--- Record excerpts ---

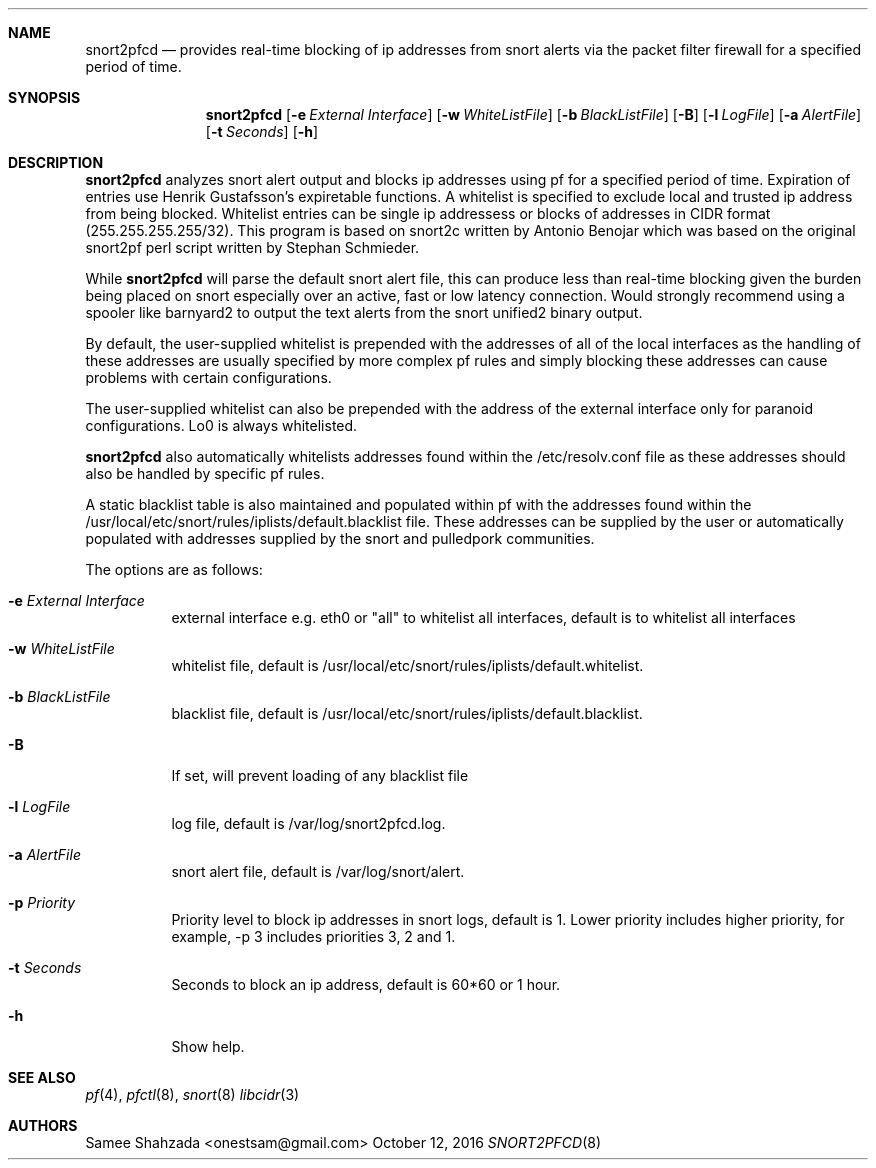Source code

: .\"
.\" snort2pfcd
.\" Copyright (c) 2016 Samee Shahzada <onestsam@gmail.com>
.\"
.\" Based on snort2c
.\" Copyright (c) 2005 Antonio Benojar <zz.stalker@gmail.com>
.\" Copyright (c) 2002 Cedric Berger
.\"
.\" Expiretable functions from expiretable
.\" Copyright (c) 2005 Henrik Gustafsson <henrik.gustafsson@fnord.se>
.\"
.\" s2c_parse_line based in pfctl code (pfctl_radix.c)
.\" Copyright (c) Armin's Wolfermann
.\"
.\" s2c_pf_block functions are based
.\" on Armin's Wolfermann pftabled-1.03 functions.
.\"
.\" All rights reserved.
.\"
.\" Permission to use, copy, modify, and distribute this software for any
.\" purpose with or without fee is hereby granted, provided that the above
.\" copyright notice and this permission notice appear in all copies.
.\"
.\" THE SOFTWARE IS PROVIDED "AS IS" AND THE AUTHOR DISCLAIMS ALL WARRANTIES
.\" WITH REGARD TO THIS SOFTWARE INCLUDING ALL IMPLIED WARRANTIES OF
.\" MERCHANTABILITY AND FITNESS. IN NO EVENT SHALL THE AUTHOR BE LIABLE FOR
.\" ANY SPECIAL, DIRECT, INDIRECT, OR CONSEQUENTIAL DAMAGES OR ANY DAMAGES
.\" WHATSOEVER RESULTING FROM LOSS OF USE, DATA OR PROFITS, WHETHER IN AN
.\" ACTION OF CONTRACT, NEGLIGENCE OR OTHER TORTIOUS ACTION, ARISING OUT OF
.\" OR IN CONNECTION WITH THE USE OR PERFORMANCE OF THIS SOFTWARE.
.\"
.\"
.Dd October 12, 2016
.Dt SNORT2PFCD 8
.Sh NAME
.Nm snort2pfcd
.Nd provides real-time blocking of ip addresses from snort alerts via the packet filter firewall for a specified period of time.
.Sh SYNOPSIS
.Nm snort2pfcd
.Op Fl e Ar External Interface
.Op Fl w Ar WhiteListFile
.Op Fl b Ar BlackListFile
.Op Fl B
.Op Fl l Ar LogFile
.Op Fl a Ar AlertFile
.Op Fl t Ar Seconds
.Op Fl h
.Sh DESCRIPTION
.Nm
analyzes snort alert output and blocks ip addresses using pf for a specified
period of time. Expiration of entries use Henrik Gustafsson's expiretable 
functions. A whitelist is specified to exclude local and trusted ip address 
from being blocked. Whitelist entries can be single ip addressess or blocks 
of addresses in CIDR format (255.255.255.255/32). This program is based on 
snort2c written by Antonio Benojar which was based on the original snort2pf 
perl script written by Stephan Schmieder.
.Pp
While
.Nm
will parse the default snort alert file, this can produce less than real-time 
blocking given the burden being placed on snort especially over an active, fast 
or low latency connection. Would strongly recommend using a spooler like barnyard2
to output the text alerts from the snort unified2 binary output.
.Pp
By default, the user-supplied whitelist is prepended with the addresses of all of 
the local interfaces as the handling of these addresses are usually specified by 
more complex pf rules and simply blocking these addresses can cause problems with 
certain configurations.
.Pp
The user-supplied whitelist can also be prepended with the address of the external 
interface only for paranoid configurations. Lo0 is always whitelisted.
.Pp
.Nm
also automatically whitelists addresses found within the /etc/resolv.conf file as these
addresses should also be handled by specific pf rules.
.Pp
A static blacklist table is also maintained and populated within pf with the addresses
found within the /usr/local/etc/snort/rules/iplists/default.blacklist file. These addresses
can be supplied by the user or automatically populated with addresses supplied by the snort
and pulledpork communities.
.Pp
The options are as follows:
.Bl -tag -width Ds
.It Fl e Ar External Interface
external interface e.g. eth0 or "all" to whitelist all interfaces, default is to whitelist all interfaces
.It Fl w Ar WhiteListFile
whitelist file, default is /usr/local/etc/snort/rules/iplists/default.whitelist.
.It Fl b Ar BlackListFile
blacklist file, default is /usr/local/etc/snort/rules/iplists/default.blacklist.
.It Fl B 
If set, will prevent loading of any blacklist file
.It Fl l Ar LogFile
log file, default is /var/log/snort2pfcd.log.
.It Fl a Ar AlertFile
snort alert file, default is /var/log/snort/alert.
.It Fl p Ar Priority 
Priority level to block ip addresses in snort logs, default is 1. 
Lower priority includes higher priority, for example, -p 3 includes priorities 3, 2 and 1. 
.It Fl t Ar Seconds 
Seconds to block an ip address, default is 60*60 or 1 hour.
.It Fl h
Show help.
.El
.Sh SEE ALSO
.Xr pf 4 ,
.Xr pfctl 8 ,
.Xr snort 8
.Xr libcidr 3
.Sh AUTHORS
Samee Shahzada <onestsam@gmail.com>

---

What you will do —
Lines with "automatically" in the records above: copy every one of them.

Task result —
also automatically whitelists addresses found within the /etc/resolv.conf file as these
can be supplied by the user or automatically populated with addresses supplied by the snort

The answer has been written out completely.